## Dataset
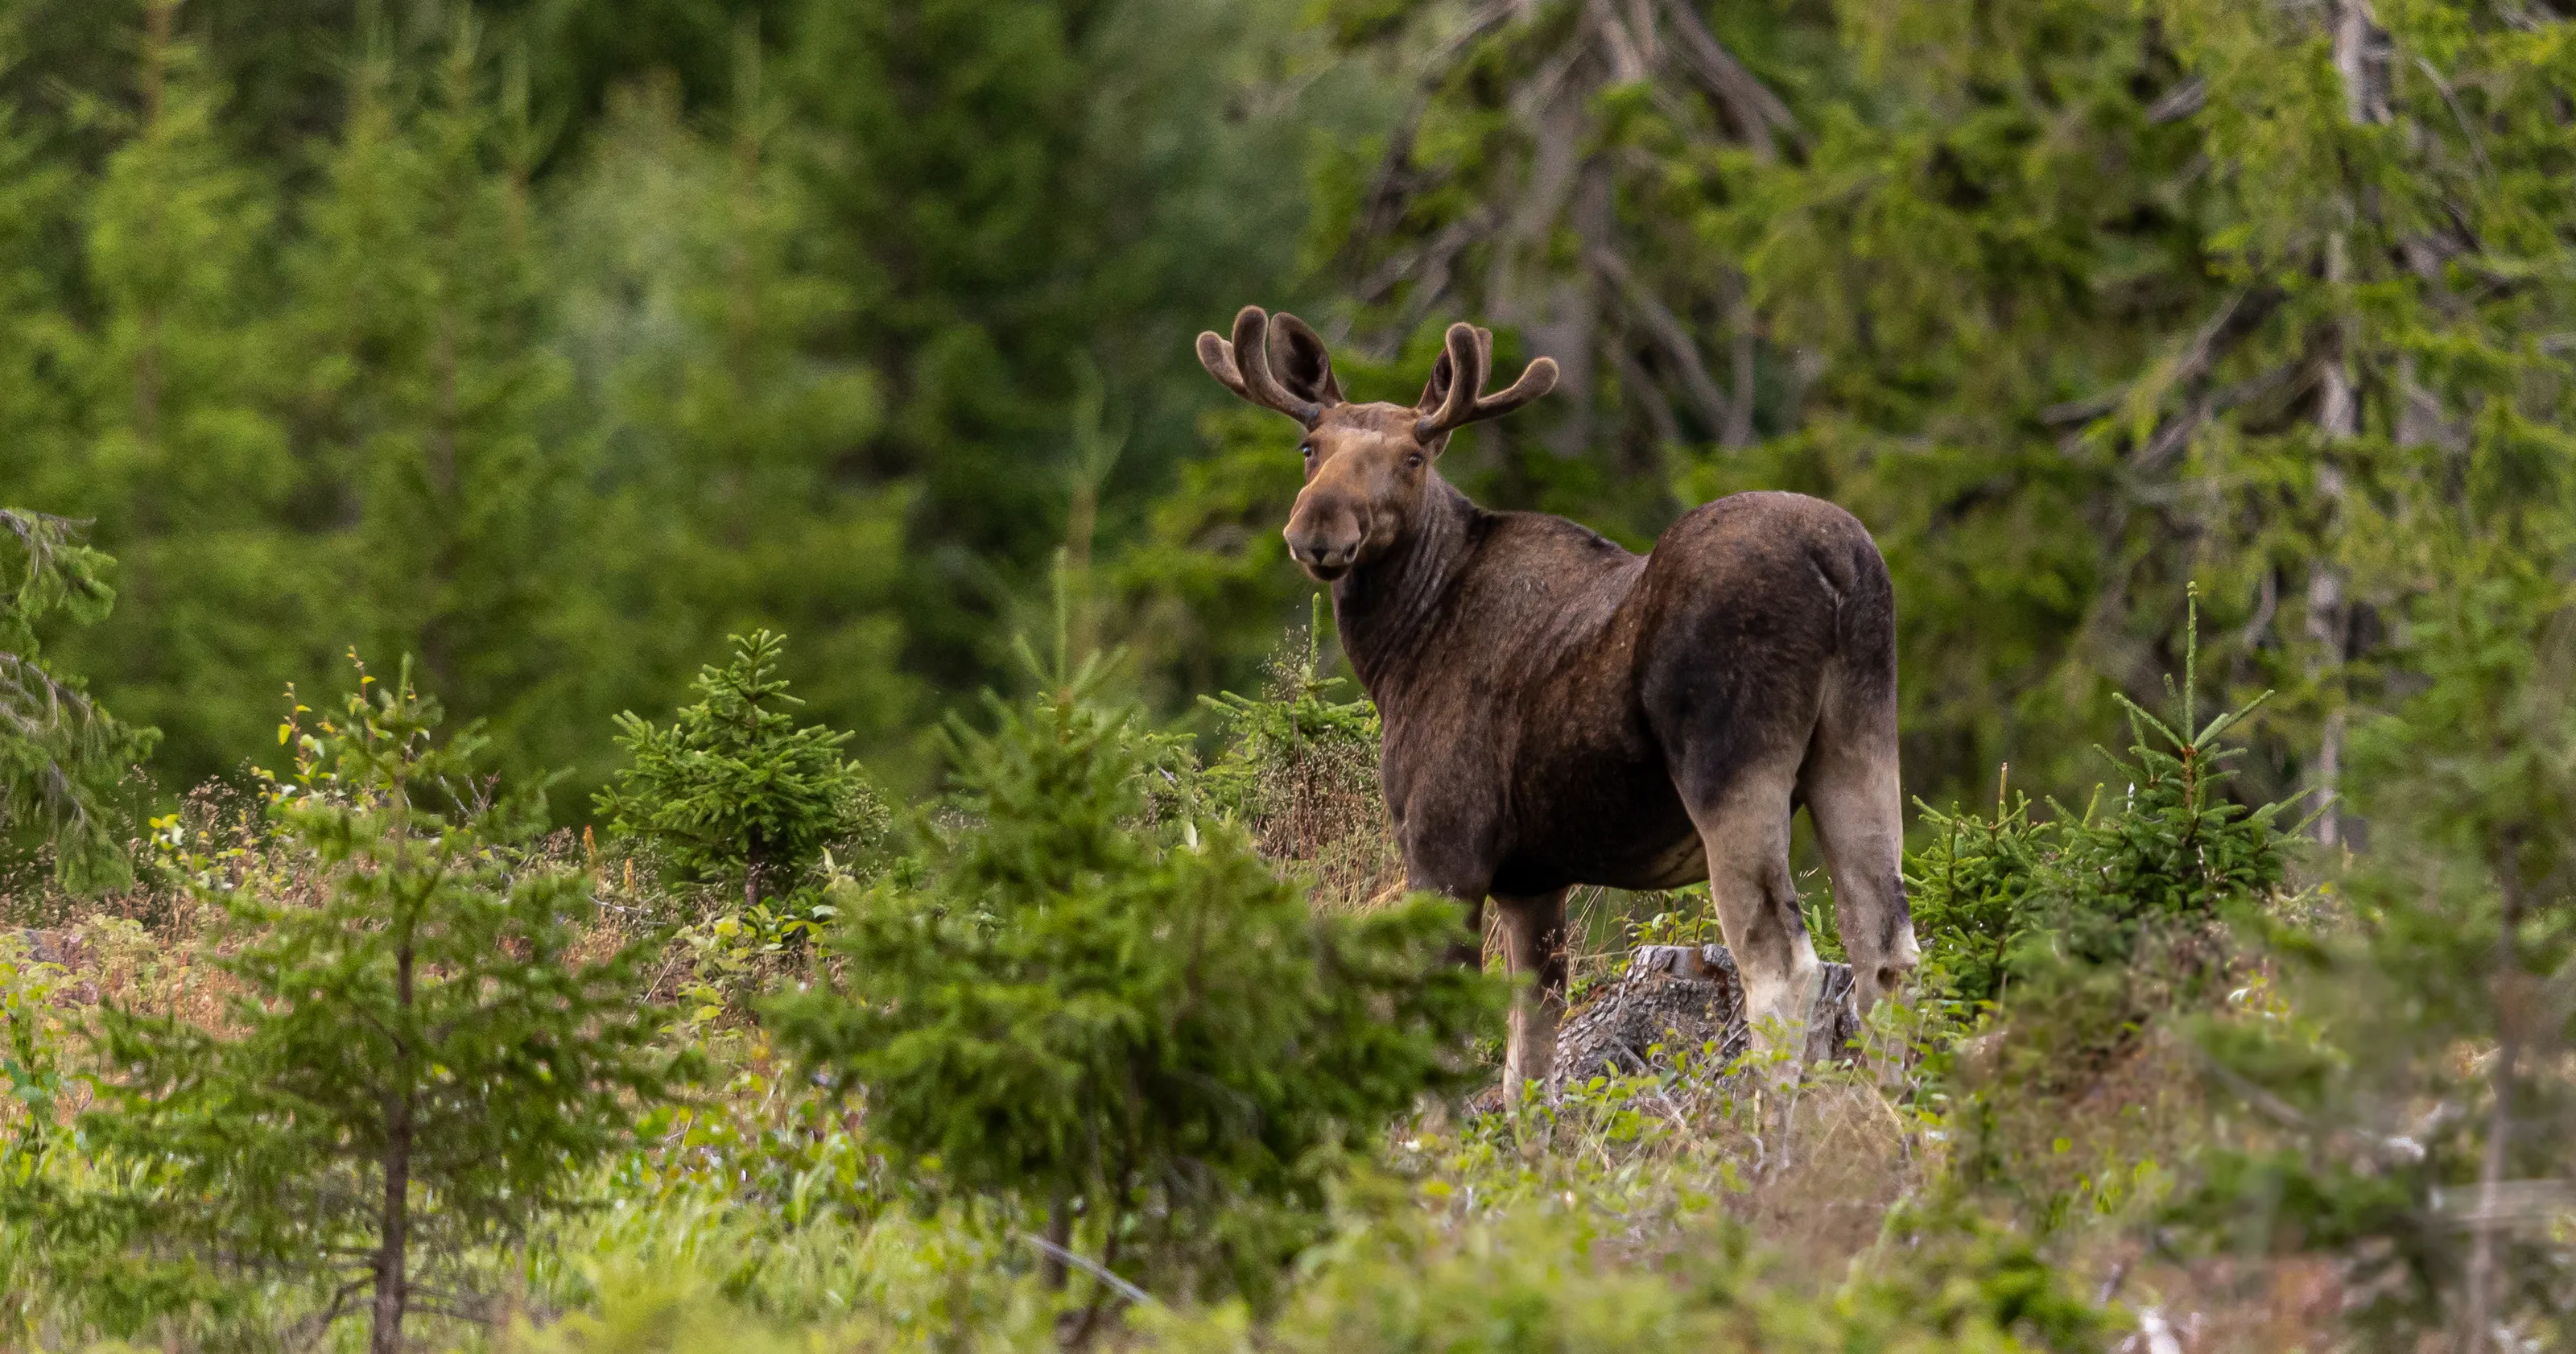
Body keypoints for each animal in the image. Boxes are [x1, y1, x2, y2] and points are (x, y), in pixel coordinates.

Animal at [1196, 306, 1918, 1094]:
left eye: (1414, 458)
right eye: (1309, 447)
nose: (1318, 528)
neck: (1399, 649)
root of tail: (1839, 566)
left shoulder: (1444, 848)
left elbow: (1453, 1054)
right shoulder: (1533, 878)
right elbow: (1529, 1064)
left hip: (1731, 767)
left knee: (1785, 967)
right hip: (1859, 742)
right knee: (1887, 952)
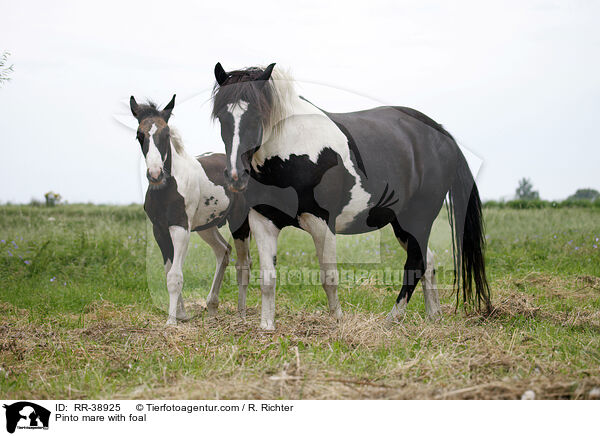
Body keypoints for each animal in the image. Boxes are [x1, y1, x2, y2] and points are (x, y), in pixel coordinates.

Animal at [130, 96, 252, 328]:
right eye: (139, 135)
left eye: (166, 134)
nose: (155, 174)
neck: (167, 189)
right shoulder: (159, 231)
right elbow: (168, 272)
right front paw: (182, 314)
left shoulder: (180, 229)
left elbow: (175, 276)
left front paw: (171, 321)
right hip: (207, 226)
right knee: (223, 251)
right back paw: (212, 306)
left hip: (239, 222)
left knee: (243, 264)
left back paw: (241, 313)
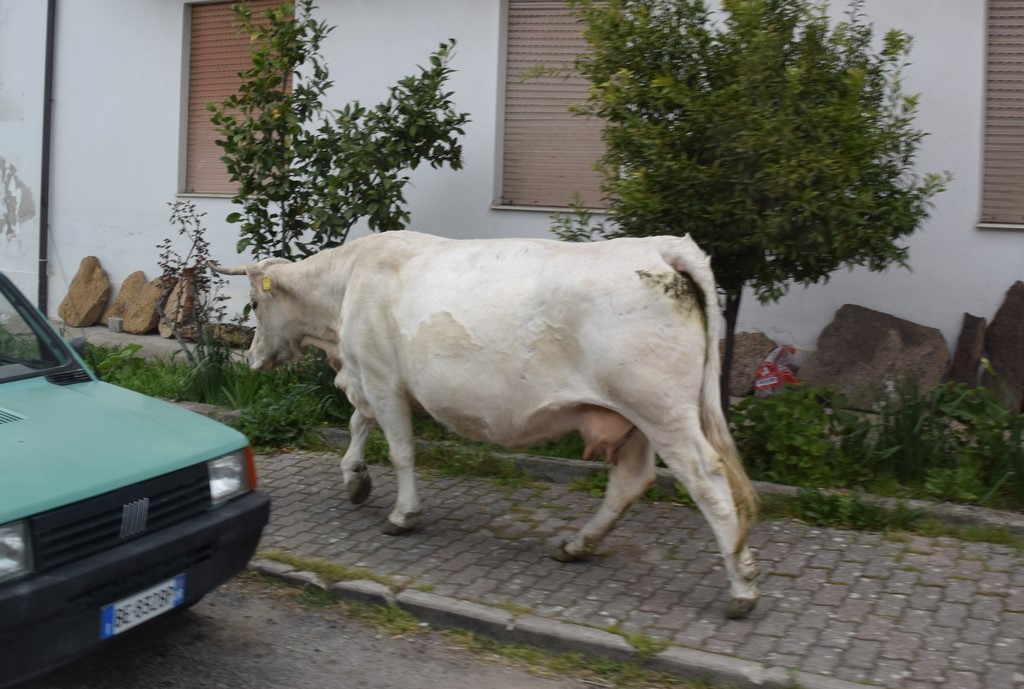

## Your goal
Output exactly the span of lines from the top of the listing through the line holding "left knee: (1785, 967)", and leave every picture out.

## Task answer
Body keypoints for each animal in the image. Boxes are [x1, y1, x2, y2] and points are (x, y), in pixel coordinates.

Animal at [1196, 306, 1918, 1094]:
left eye: (1414, 458)
right eye: (1309, 447)
nose: (1318, 528)
neck: (1399, 649)
root of tail: (1839, 566)
left shoulder: (1444, 848)
left elbow: (1453, 1054)
right shoulder: (1533, 878)
right elbow: (1529, 1064)
left hip: (1731, 767)
left knee: (1785, 967)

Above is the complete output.